Generative Artificial Intelligence is reshaping higher education by enabling new forms of collaboration between learners and intelligent systems. Drawing on Hybrid Intelligence and Self-Regulated Learning theories, this study proposes and empirically tests a Hybrid–Self-Regulation Model to explain how human–artificial intelligence collaboration influences engagement, self-regulation and learning outcomes. Specifically, the study examines how perceived collaborative artificial intelligence support, trust in artificial intelligence collaboration and artificial intelligence-enabled adaptive personalization drive collaborative engagement (CE), which in turn enhances self-monitoring (SM) and metacognitive reflection (MR).

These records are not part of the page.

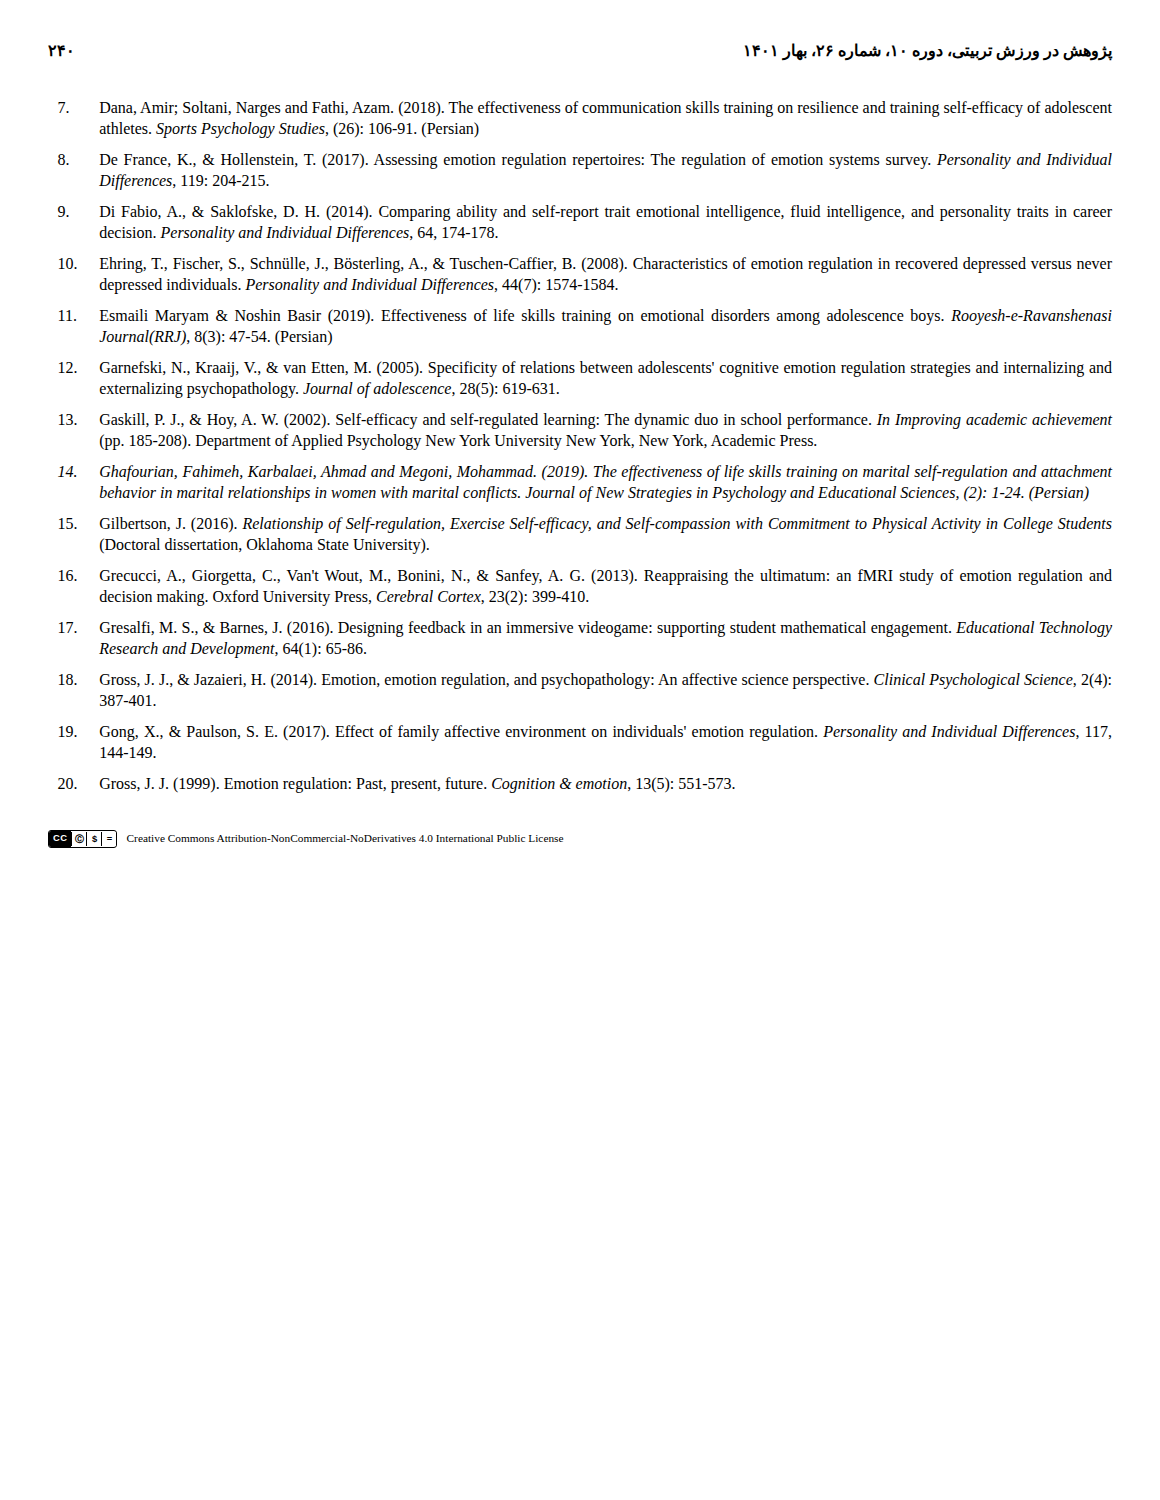۲۴۰ پژوهش در ورزش تربیتی، دوره ۱۰، شماره ۲۶، بهار ۱۴۰۱
Dana, Amir; Soltani, Narges and Fathi, Azam. (2018). The effectiveness of communication skills training on resilience and training self-efficacy of adolescent athletes. Sports Psychology Studies, (26): 106-91. (Persian)
De France, K., & Hollenstein, T. (2017). Assessing emotion regulation repertoires: The regulation of emotion systems survey. Personality and Individual Differences, 119: 204-215.
Di Fabio, A., & Saklofske, D. H. (2014). Comparing ability and self-report trait emotional intelligence, fluid intelligence, and personality traits in career decision. Personality and Individual Differences, 64, 174-178.
Ehring, T., Fischer, S., Schnülle, J., Bösterling, A., & Tuschen-Caffier, B. (2008). Characteristics of emotion regulation in recovered depressed versus never depressed individuals. Personality and Individual Differences, 44(7): 1574-1584.
Esmaili Maryam & Noshin Basir (2019). Effectiveness of life skills training on emotional disorders among adolescence boys. Rooyesh-e-Ravanshenasi Journal(RRJ), 8(3): 47-54. (Persian)
Garnefski, N., Kraaij, V., & van Etten, M. (2005). Specificity of relations between adolescents' cognitive emotion regulation strategies and internalizing and externalizing psychopathology. Journal of adolescence, 28(5): 619-631.
Gaskill, P. J., & Hoy, A. W. (2002). Self-efficacy and self-regulated learning: The dynamic duo in school performance. In Improving academic achievement (pp. 185-208). Department of Applied Psychology New York University New York, New York, Academic Press.
Ghafourian, Fahimeh, Karbalaei, Ahmad and Megoni, Mohammad. (2019). The effectiveness of life skills training on marital self-regulation and attachment behavior in marital relationships in women with marital conflicts. Journal of New Strategies in Psychology and Educational Sciences, (2): 1-24. (Persian)
Gilbertson, J. (2016). Relationship of Self-regulation, Exercise Self-efficacy, and Self-compassion with Commitment to Physical Activity in College Students (Doctoral dissertation, Oklahoma State University).
Grecucci, A., Giorgetta, C., Van't Wout, M., Bonini, N., & Sanfey, A. G. (2013). Reappraising the ultimatum: an fMRI study of emotion regulation and decision making. Oxford University Press, Cerebral Cortex, 23(2): 399-410.
Gresalfi, M. S., & Barnes, J. (2016). Designing feedback in an immersive videogame: supporting student mathematical engagement. Educational Technology Research and Development, 64(1): 65-86.
Gross, J. J., & Jazaieri, H. (2014). Emotion, emotion regulation, and psychopathology: An affective science perspective. Clinical Psychological Science, 2(4): 387-401.
Gong, X., & Paulson, S. E. (2017). Effect of family affective environment on individuals' emotion regulation. Personality and Individual Differences, 117, 144-149.
Gross, J. J. (1999). Emotion regulation: Past, present, future. Cognition & emotion, 13(5): 551-573.
CC Ⓒ $ = Creative Commons Attribution-NonCommercial-NoDerivatives 4.0 International Public License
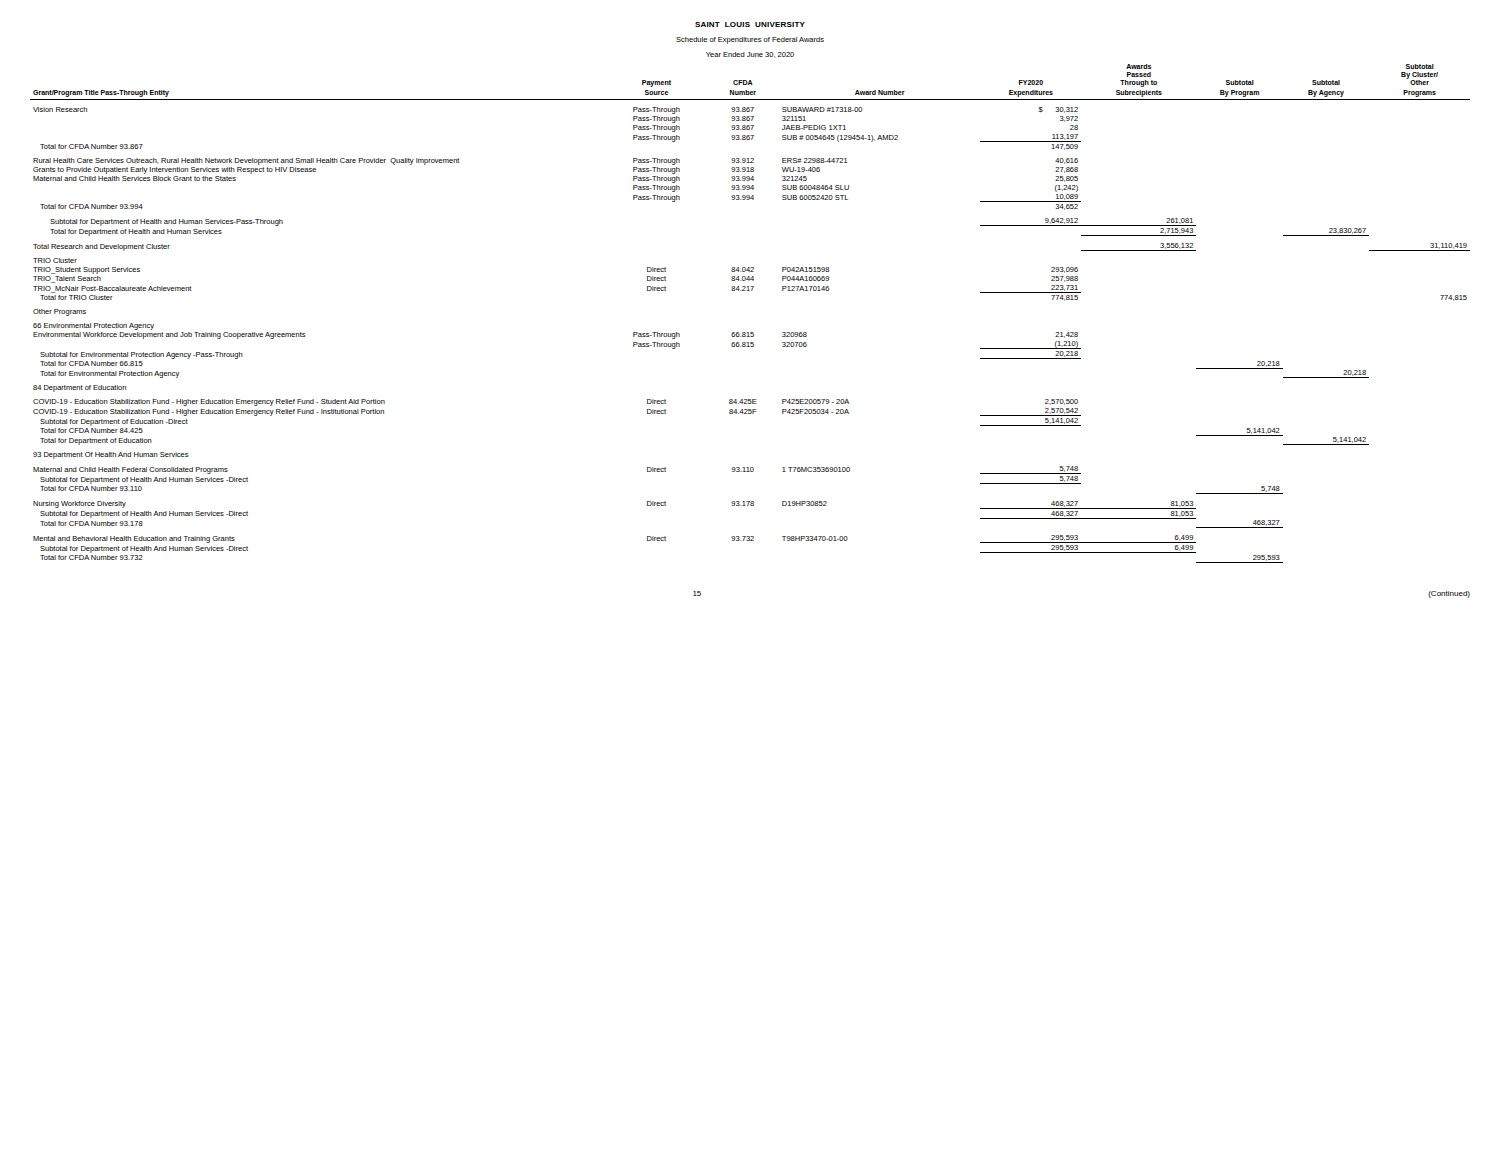SAINT LOUIS UNIVERSITY
Schedule of Expenditures of Federal Awards
Year Ended June 30, 2020
| | Payment | CFDA | | FY2020 | Awards Passed Through to | Subtotal | Subtotal | Subtotal By Cluster/ Other |
| --- | --- | --- | --- | --- | --- | --- | --- | --- |
| Grant/Program Title Pass-Through Entity | Source | Number | Award Number | Expenditures | Subrecipients | By Program | By Agency | Programs |
| Vision Research | Pass-Through | 93.867 | SUBAWARD #17318-00 | $ 30,312 | | | | |
| | Pass-Through | 93.867 | 321151 | 3,972 | | | | |
| | Pass-Through | 93.867 | JAEB-PEDIG 1XT1 | 28 | | | | |
| | Pass-Through | 93.867 | SUB # 0054645 (129454-1), AMD2 | 113,197 | | | | |
| Total for CFDA Number 93.867 | | | | 147,509 | | | | |
| Rural Health Care Services Outreach, Rural Health Network Development and Small Health Care Provider Quality Improvement | Pass-Through | 93.912 | ERS# 22988-44721 | 40,616 | | | | |
| Grants to Provide Outpatient Early Intervention Services with Respect to HIV Disease | Pass-Through | 93.918 | WU-19-406 | 27,868 | | | | |
| Maternal and Child Health Services Block Grant to the States | Pass-Through | 93.994 | 321245 | 25,805 | | | | |
| | Pass-Through | 93.994 | SUB 60048464 SLU | (1,242) | | | | |
| | Pass-Through | 93.994 | SUB 60052420 STL | 10,089 | | | | |
| Total for CFDA Number 93.994 | | | | 34,652 | | | | |
| Subtotal for Department of Health and Human Services-Pass-Through | | | | 9,642,912 | 261,081 | | | |
| Total for Department of Health and Human Services | | | | | 2,715,943 | | 23,830,267 | |
| Total Research and Development Cluster | | | | | 3,556,132 | | | 31,110,419 |
| TRIO Cluster | | | | | | | | |
| TRIO_Student Support Services | Direct | 84.042 | P042A151598 | 293,096 | | | | |
| TRIO_Talent Search | Direct | 84.044 | P044A160669 | 257,988 | | | | |
| TRIO_McNair Post-Baccalaureate Achievement | Direct | 84.217 | P127A170146 | 223,731 | | | | |
| Total for TRIO Cluster | | | | 774,815 | | | | 774,815 |
| Other Programs | | | | | | | | |
| 66 Environmental Protection Agency | | | | | | | | |
| Environmental Workforce Development and Job Training Cooperative Agreements | Pass-Through | 66.815 | 320968 | 21,428 | | | | |
| | Pass-Through | 66.815 | 320706 | (1,210) | | | | |
| Subtotal for Environmental Protection Agency -Pass-Through | | | | 20,218 | | | | |
| Total for CFDA Number 66.815 | | | | | | 20,218 | | |
| Total for Environmental Protection Agency | | | | | | | 20,218 | |
| 84 Department of Education | | | | | | | | |
| COVID-19 - Education Stabilization Fund - Higher Education Emergency Relief Fund - Student Aid Portion | Direct | 84.425E | P425E200579 - 20A | 2,570,500 | | | | |
| COVID-19 - Education Stabilization Fund - Higher Education Emergency Relief Fund - Institutional Portion | Direct | 84.425F | P425F205034 - 20A | 2,570,542 | | | | |
| Subtotal for Department of Education -Direct | | | | 5,141,042 | | | | |
| Total for CFDA Number 84.425 | | | | | | 5,141,042 | | |
| Total for Department of Education | | | | | | | 5,141,042 | |
| 93 Department Of Health And Human Services | | | | | | | | |
| Maternal and Child Health Federal Consolidated Programs | Direct | 93.110 | 1 T76MC353690100 | 5,748 | | | | |
| Subtotal for Department of Health And Human Services -Direct | | | | 5,748 | | | | |
| Total for CFDA Number 93.110 | | | | | | 5,748 | | |
| Nursing Workforce Diversity | Direct | 93.178 | D19HP30852 | 468,327 | 81,053 | | | |
| Subtotal for Department of Health And Human Services -Direct | | | | 468,327 | 81,053 | | | |
| Total for CFDA Number 93.178 | | | | | | 468,327 | | |
| Mental and Behavioral Health Education and Training Grants | Direct | 93.732 | T98HP33470-01-00 | 295,593 | 6,499 | | | |
| Subtotal for Department of Health And Human Services -Direct | | | | 295,593 | 6,499 | | | |
| Total for CFDA Number 93.732 | | | | | | 295,593 | | |
15
(Continued)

Using data from 307 students across six countries, the study examines how Perceived Collaborative AI Support (PCAS), Trust in AI Collaboration (TAIC) and AI-Enabled Adaptive Personalization (AIAP) drive CE, which in turn enhances SM and MR.
The findings reveal that perceived collaborative artificial intelligence support, trust in artificial intelligence collaboration and artificial intelligence-enabled adaptive personalization significantly increase CE and CE strongly predicts SM and MR. MR further positively influences academic achievement, creativity and innovation and responsible and ethical problem-solving. Serial mediation analyses confirm that the impact of perceived collaborative artificial intelligence support and artificial intelligence-enabled adaptive personalization on learning outcomes is transmitted through CE, SM and MR.
This study contributes theoretical clarity on human–artificial intelligence co-learning mechanisms and offers practical guidance for designing artificial intelligence-enhanced, ethically grounded learning ecosystems in higher education.